- WORK TO DO:
Copy the lines of the items verbatim, beginning with the line containing "collectors: W. W. Eggleston" and continuing through the line containing "catalogue / barcode: US 2435922".

- RECORDS PROVIDED:
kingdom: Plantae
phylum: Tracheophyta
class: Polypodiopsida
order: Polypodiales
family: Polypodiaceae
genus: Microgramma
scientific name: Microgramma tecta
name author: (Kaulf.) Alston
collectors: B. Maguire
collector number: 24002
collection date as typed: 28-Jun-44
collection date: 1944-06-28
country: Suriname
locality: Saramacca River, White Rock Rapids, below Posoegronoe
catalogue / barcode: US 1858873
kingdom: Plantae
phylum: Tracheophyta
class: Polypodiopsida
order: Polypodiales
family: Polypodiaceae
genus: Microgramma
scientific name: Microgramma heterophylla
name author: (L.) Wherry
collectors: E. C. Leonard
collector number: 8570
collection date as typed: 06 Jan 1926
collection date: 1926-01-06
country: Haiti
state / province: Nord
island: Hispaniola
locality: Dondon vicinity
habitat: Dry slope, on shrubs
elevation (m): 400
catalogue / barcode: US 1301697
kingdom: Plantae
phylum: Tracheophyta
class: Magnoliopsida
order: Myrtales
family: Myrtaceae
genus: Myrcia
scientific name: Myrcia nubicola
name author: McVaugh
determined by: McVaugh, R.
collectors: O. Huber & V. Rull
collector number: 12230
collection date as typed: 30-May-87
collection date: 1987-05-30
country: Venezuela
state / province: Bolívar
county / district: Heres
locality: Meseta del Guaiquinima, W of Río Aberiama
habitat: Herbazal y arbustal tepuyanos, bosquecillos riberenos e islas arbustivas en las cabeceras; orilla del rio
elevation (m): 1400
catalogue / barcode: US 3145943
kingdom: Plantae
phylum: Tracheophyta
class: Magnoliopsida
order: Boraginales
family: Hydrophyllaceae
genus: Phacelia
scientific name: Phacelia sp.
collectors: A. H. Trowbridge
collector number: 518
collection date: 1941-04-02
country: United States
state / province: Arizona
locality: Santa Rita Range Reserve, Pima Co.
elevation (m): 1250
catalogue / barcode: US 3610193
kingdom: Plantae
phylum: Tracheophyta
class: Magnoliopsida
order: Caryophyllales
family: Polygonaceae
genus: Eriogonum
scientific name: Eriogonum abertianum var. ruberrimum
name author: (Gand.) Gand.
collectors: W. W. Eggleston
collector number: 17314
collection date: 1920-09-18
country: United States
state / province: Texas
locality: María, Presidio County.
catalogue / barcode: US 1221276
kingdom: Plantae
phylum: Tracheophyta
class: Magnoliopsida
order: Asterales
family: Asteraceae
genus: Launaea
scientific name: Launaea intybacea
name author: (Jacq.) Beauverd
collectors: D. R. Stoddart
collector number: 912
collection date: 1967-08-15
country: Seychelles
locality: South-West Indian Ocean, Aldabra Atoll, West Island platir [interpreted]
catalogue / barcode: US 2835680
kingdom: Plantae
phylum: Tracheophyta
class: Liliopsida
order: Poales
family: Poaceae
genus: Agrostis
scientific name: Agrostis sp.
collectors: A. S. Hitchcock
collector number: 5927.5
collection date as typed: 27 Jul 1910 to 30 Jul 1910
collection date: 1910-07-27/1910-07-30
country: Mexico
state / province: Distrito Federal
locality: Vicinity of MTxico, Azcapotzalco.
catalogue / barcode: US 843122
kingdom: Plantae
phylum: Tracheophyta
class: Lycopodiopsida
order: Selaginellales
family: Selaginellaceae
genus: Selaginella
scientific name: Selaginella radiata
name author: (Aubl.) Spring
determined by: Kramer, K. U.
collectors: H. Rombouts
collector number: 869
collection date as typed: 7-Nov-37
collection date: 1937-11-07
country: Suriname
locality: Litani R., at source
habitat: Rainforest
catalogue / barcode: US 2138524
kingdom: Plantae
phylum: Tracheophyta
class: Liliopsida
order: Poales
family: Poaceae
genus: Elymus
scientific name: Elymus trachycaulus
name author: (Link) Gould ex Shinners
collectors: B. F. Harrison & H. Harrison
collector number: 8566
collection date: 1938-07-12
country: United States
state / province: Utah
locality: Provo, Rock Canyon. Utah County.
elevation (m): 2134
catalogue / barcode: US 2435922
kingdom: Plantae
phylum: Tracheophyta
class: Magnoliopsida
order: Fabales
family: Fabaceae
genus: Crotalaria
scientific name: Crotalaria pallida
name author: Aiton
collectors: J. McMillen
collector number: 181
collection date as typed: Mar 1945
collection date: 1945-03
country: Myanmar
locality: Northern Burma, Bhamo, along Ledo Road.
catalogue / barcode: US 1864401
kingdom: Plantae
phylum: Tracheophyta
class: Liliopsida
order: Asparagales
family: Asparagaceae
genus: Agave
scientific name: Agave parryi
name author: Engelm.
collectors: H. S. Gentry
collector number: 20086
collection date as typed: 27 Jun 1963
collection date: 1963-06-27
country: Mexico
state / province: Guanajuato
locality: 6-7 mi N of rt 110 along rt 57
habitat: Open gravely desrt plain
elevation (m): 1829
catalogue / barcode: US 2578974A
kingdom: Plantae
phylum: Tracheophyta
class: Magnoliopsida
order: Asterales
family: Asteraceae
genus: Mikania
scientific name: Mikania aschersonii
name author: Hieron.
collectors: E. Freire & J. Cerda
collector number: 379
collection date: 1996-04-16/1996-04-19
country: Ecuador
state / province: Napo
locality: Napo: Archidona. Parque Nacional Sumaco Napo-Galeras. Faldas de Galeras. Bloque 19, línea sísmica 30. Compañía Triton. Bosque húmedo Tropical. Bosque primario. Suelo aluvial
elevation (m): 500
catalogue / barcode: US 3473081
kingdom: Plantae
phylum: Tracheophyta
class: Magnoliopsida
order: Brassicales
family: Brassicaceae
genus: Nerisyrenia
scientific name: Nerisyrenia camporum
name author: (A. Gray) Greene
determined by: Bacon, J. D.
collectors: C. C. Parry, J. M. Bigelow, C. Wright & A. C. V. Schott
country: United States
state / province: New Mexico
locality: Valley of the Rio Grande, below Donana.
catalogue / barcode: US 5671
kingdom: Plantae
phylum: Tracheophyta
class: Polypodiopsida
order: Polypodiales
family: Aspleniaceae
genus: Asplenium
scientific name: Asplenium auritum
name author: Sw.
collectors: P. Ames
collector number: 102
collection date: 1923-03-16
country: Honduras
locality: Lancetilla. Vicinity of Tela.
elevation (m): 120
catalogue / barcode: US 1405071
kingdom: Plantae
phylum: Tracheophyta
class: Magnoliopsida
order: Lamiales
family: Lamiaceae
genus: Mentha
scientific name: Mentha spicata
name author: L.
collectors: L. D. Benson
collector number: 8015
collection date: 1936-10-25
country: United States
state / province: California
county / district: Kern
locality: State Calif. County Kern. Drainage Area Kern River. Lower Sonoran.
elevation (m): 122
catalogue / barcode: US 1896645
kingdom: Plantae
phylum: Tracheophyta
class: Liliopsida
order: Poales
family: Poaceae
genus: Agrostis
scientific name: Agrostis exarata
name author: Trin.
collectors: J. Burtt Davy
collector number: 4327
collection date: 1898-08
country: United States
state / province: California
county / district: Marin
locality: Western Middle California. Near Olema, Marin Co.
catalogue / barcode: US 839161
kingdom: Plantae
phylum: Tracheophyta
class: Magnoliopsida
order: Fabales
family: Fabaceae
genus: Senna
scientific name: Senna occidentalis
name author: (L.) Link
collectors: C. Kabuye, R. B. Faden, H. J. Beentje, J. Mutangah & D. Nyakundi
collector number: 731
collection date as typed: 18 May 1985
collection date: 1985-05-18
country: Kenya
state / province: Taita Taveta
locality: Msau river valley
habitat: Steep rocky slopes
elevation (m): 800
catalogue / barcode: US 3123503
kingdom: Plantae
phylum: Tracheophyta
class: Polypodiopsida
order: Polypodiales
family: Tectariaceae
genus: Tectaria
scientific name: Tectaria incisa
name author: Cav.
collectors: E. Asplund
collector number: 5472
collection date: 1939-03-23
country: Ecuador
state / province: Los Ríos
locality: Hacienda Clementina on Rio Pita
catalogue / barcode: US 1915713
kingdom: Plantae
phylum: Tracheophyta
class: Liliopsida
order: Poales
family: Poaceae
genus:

- SOLUTION FOR THIS PROBLEM:
collectors: W. W. Eggleston
collector number: 17314
collection date: 1920-09-18
country: United States
state / province: Texas
locality: María, Presidio County.
catalogue / barcode: US 1221276
kingdom: Plantae
phylum: Tracheophyta
class: Magnoliopsida
order: Asterales
family: Asteraceae
genus: Launaea
scientific name: Launaea intybacea
name author: (Jacq.) Beauverd
collectors: D. R. Stoddart
collector number: 912
collection date: 1967-08-15
country: Seychelles
locality: South-West Indian Ocean, Aldabra Atoll, West Island platir [interpreted]
catalogue / barcode: US 2835680
kingdom: Plantae
phylum: Tracheophyta
class: Liliopsida
order: Poales
family: Poaceae
genus: Agrostis
scientific name: Agrostis sp.
collectors: A. S. Hitchcock
collector number: 5927.5
collection date as typed: 27 Jul 1910 to 30 Jul 1910
collection date: 1910-07-27/1910-07-30
country: Mexico
state / province: Distrito Federal
locality: Vicinity of MTxico, Azcapotzalco.
catalogue / barcode: US 843122
kingdom: Plantae
phylum: Tracheophyta
class: Lycopodiopsida
order: Selaginellales
family: Selaginellaceae
genus: Selaginella
scientific name: Selaginella radiata
name author: (Aubl.) Spring
determined by: Kramer, K. U.
collectors: H. Rombouts
collector number: 869
collection date as typed: 7-Nov-37
collection date: 1937-11-07
country: Suriname
locality: Litani R., at source
habitat: Rainforest
catalogue / barcode: US 2138524
kingdom: Plantae
phylum: Tracheophyta
class: Liliopsida
order: Poales
family: Poaceae
genus: Elymus
scientific name: Elymus trachycaulus
name author: (Link) Gould ex Shinners
collectors: B. F. Harrison & H. Harrison
collector number: 8566
collection date: 1938-07-12
country: United States
state / province: Utah
locality: Provo, Rock Canyon. Utah County.
elevation (m): 2134
catalogue / barcode: US 2435922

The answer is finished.